Gauche, droite, gauche, droite... et pas de balle au centre !

par Bertrand Lemaire
jeudi 12 avril 2007

Pourquoi je ne crois pas en la pertinence du positionnement de François Bayrou et pourquoi, malgré tout, je ne suis pas satisfait des partis politiques actuels. Nous sommes toujours condamnés à une droite et une gauche aussi obsolètes qu’absurdes.

François Bayrou veut rassembler le meilleur de la droite et le meilleur de la gauche. Je ne crois pas à la pertinence de ce positionnement. Et ce même si les concepts de droite et de gauche sont absurdes et que les coalitions gouvernementales peuvent très bien, sur le seul plan idéologique (mais sur ce plan seulement), transcender cette distinction très artificielle.

----

### Travail demandé
[a] Recopiez le passage de l'article qui commence par « par Bertrand Lemaire » et se termine par « aussi obsolètes qu’absurdes. ».
[b] Répondez à ces questions d'après l'article.
(i) Quelle date figure sous le titre ?
(ii) Que veut rassembler François Bayrou ?
(iii) Quels deux adjectifs l'auteur applique-t-il à la droite et à la gauche auxquelles « nous sommes toujours condamnés » ?
[c] Ces affirmations sont-elles conformes à l'article ? Répondez par oui ou par non, en citant les mots qui tranchent.
(i) L'auteur est satisfait des partis politiques actuels.
(ii) L'auteur croit à la pertinence du positionnement de François Bayrou.
(iii) Les coalitions gouvernementales peuvent dépasser la distinction entre droite et gauche sur le plan idéologique.
Appuyez-vous uniquement sur l'article.

### Données fournies
----

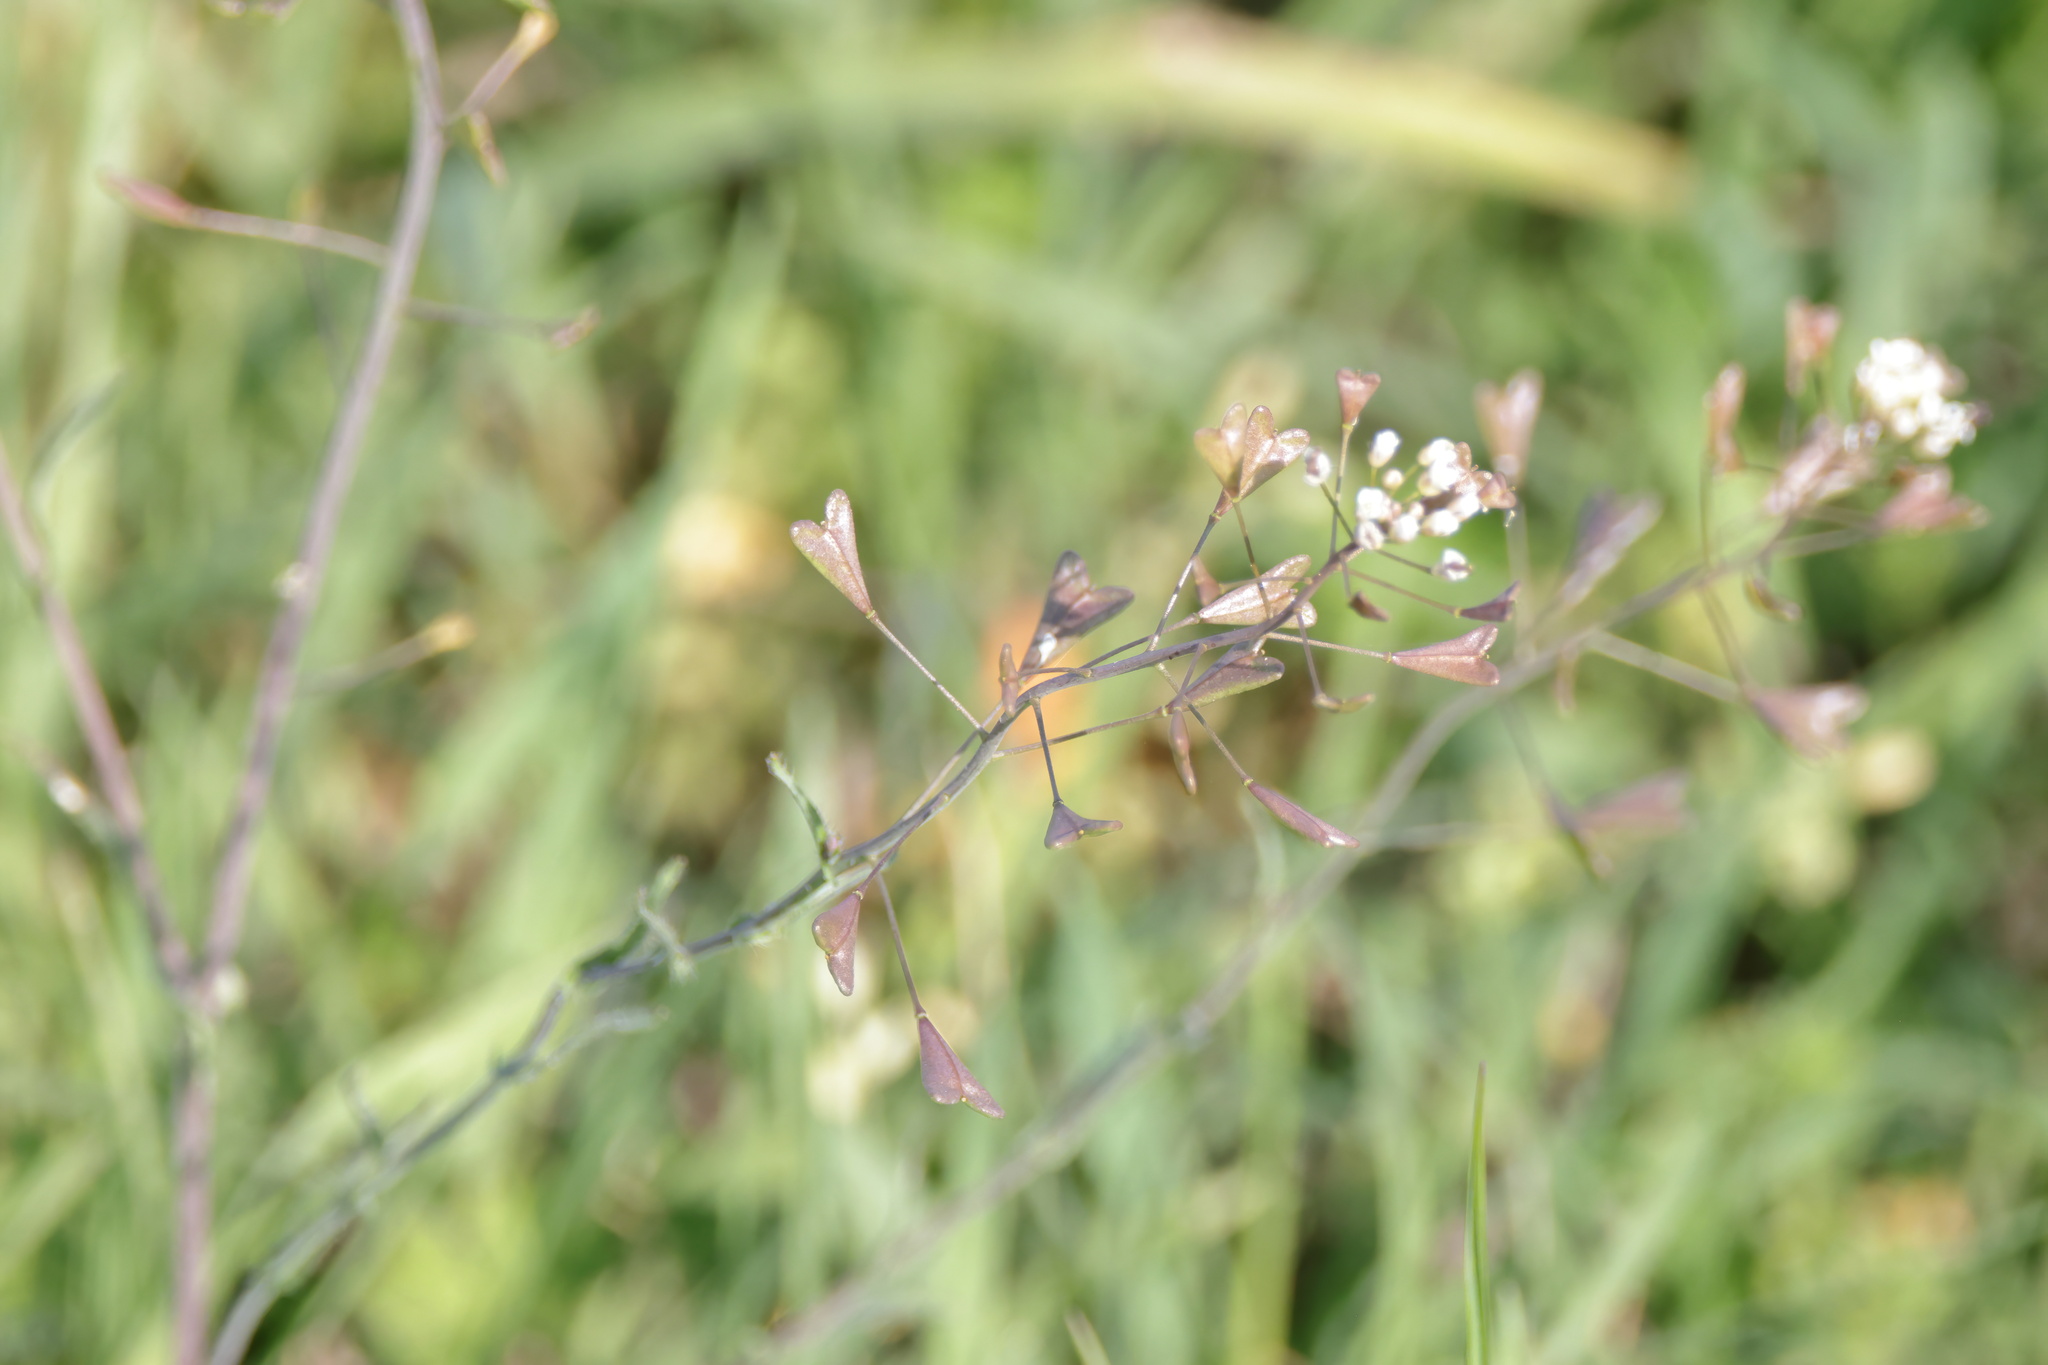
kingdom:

----

### Corrigé
[a]
par Bertrand Lemaire
jeudi 12 avril 2007

Pourquoi je ne crois pas en la pertinence du positionnement de François Bayrou et pourquoi, malgré tout, je ne suis pas satisfait des partis politiques actuels. Nous sommes toujours condamnés à une droite et une gauche aussi obsolètes qu’absurdes.

[b]
(i) Jeudi 12 avril 2007.
(ii) Le meilleur de la droite et le meilleur de la gauche.
(iii) Obsolètes et absurdes.

[c]
(i) Non : « je ne suis pas satisfait des partis politiques actuels ».
(ii) Non : « Je ne crois pas à la pertinence de ce positionnement. »
(iii) Oui : « les coalitions gouvernementales peuvent très bien, sur le seul plan idéologique (mais sur ce plan seulement), transcender cette distinction très artificielle ».